Питер Лейк не мог до конца понять собственных чувств, подобно тому как проводящий операцию хирург не осознает всех своих переживаний. Он был подавлен происходящим. Город походил на огромную топку, он же находился в самом ее сердце, опалявшем его своим безумным жаром. Он тащился по лабиринту улиц, сжимая в руках кувшин с брагой и сумку с вяленой рыбой, понимая, что не найдет здесь ни заводей, ни хижин, ни песчаных пляжей, которые могли бы стать для него прибежищем.

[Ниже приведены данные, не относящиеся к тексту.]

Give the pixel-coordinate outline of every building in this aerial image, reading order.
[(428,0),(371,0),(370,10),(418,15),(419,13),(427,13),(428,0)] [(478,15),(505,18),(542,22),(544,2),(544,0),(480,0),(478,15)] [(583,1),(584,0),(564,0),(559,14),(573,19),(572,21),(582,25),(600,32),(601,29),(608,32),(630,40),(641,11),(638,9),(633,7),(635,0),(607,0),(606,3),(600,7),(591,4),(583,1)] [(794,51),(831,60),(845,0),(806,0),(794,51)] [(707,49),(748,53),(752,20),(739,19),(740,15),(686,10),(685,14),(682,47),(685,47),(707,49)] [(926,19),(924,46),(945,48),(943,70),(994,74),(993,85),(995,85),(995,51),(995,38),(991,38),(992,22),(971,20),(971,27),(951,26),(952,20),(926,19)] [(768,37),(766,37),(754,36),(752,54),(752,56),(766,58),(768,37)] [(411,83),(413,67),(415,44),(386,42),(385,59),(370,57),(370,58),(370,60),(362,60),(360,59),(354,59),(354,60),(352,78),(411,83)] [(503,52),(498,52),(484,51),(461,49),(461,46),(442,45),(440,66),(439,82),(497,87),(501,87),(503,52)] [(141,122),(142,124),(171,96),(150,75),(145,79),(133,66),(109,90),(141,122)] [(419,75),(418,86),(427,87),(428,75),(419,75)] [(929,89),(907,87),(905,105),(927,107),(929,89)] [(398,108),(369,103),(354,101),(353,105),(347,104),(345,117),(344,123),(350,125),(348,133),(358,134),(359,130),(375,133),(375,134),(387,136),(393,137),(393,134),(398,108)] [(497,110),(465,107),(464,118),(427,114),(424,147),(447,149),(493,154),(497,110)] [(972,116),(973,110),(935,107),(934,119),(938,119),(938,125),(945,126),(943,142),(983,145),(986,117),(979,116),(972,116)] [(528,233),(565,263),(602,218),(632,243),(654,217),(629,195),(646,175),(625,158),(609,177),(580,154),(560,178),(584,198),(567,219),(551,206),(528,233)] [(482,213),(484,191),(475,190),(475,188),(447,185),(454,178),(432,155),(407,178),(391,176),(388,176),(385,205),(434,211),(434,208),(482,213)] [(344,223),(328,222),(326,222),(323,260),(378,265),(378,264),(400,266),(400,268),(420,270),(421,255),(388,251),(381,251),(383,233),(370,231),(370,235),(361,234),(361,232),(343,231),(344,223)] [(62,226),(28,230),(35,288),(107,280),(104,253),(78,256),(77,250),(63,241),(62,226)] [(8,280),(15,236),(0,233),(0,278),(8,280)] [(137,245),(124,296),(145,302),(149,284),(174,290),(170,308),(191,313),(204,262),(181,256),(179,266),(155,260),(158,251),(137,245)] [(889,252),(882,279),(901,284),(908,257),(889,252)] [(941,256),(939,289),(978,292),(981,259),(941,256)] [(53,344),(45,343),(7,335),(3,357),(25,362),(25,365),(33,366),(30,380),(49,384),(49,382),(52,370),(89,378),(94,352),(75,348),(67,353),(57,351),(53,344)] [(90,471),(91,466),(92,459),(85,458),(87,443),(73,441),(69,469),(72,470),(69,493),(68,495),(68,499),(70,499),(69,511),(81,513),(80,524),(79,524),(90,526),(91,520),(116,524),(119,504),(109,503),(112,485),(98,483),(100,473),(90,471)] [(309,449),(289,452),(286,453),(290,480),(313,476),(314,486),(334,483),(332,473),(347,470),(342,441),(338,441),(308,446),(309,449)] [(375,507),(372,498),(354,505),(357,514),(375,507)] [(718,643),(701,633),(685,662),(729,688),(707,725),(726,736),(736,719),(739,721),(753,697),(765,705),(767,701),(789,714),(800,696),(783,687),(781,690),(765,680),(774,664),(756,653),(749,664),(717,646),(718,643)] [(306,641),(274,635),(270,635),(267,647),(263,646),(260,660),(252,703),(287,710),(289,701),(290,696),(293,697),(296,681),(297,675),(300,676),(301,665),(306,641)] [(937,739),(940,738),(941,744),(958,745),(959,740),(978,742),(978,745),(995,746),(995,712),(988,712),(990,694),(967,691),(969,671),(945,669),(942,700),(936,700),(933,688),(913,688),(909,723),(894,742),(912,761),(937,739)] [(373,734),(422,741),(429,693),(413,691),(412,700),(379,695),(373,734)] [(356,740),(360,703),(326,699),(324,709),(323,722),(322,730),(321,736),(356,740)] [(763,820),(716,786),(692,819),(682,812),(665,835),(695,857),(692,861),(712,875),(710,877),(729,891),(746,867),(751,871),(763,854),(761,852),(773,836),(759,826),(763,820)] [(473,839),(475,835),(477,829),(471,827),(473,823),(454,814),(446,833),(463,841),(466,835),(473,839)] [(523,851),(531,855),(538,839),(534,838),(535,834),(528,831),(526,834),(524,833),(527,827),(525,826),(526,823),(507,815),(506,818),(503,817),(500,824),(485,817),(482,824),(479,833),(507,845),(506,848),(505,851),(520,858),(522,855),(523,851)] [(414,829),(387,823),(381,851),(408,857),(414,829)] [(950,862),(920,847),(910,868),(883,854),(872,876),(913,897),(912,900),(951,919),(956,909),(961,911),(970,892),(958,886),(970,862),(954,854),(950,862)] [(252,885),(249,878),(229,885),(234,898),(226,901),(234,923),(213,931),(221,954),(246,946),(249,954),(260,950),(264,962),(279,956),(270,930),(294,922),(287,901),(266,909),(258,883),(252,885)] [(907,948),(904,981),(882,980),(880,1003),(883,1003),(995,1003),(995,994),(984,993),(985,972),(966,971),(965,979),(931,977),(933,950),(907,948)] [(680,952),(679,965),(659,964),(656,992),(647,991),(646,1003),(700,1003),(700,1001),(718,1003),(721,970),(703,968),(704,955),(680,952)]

Но сколько здесь было анаринд! Питеру Лейку стало казаться, что он сошел с ума. Он видел их всюду: сбоку, сверху, снизу, он видел их, смеющихся и невесомых, в глубине застекленных коробок. Им не было числа. В их голосах ему слышался звон колокольчиков, пение чистого хрусталя и щебетание птиц. Он решил, что ему следует познакомиться с какой-нибудь анариндой, которая отведет его к себе домой. Какая анаринда сможет устоять перед его ракушками, перьями и полным кувшином браги? Они казались ему одна другой краше, но та, на которую пал его выбор, своей красотой превосходила всех. Она была почти вдвое выше его и ликом походила на богиню. На ее высоком сером воротнике поблескивал изумруд, на плечи же была наброшена соболиная пелерина. Он заметил ее в тот момент, когда она уже собиралась занять место в лакированном черном экипаже.
Подбежав к девушке, Питер Лейк показал ей кувшин с брагой и сумку с вяленой рыбой. Она изумленно уставилась на его корону и ожерелье и тут же испуганно захлопнула за собой дверцу тронувшегося экипажа.
Он подходил с тем же предложением к дюжине других анаринд, но все они смотрели на него с явным презрением. Он шел все дальше и дальше, понимая, что ему нужно отыскать место для ночлега, поскольку на город уже опустилась ночь. Улицы сменяли одна другую, и едва ли не на каждой из них он видел что-то странное: кувыркающуюся собаку, человека в белой простыне, клянущего все и вся, столкновение катафалков. За эти три часа (было всего восемь вечера) он забыл и думать о Бейонн-Марш, совершенно потерявшись в странном, похожем на сон мире.
Вскоре он оказался в небольшом парке, окруженном со всех сторон каменными зданиями, мирная зелень которого влекла его к себе так, словно это был изумруд. Он видел перед собой деревья, мягкие травы и тенистые укромные уголки. В самом центре парка находился фонтан, освещенный светом газовых фонарей, возле которого Питер Лейк увидел двух танцующих анаринд. Маленькая рыжеволосая анаринда зеленой блузке и рослая румяная блондинка, плененные красотой весенней ночи, взявшись за руки и прижавшись друг к другу щеками, кружили перед фонтаном, напевая какой-то нехитрый мотив.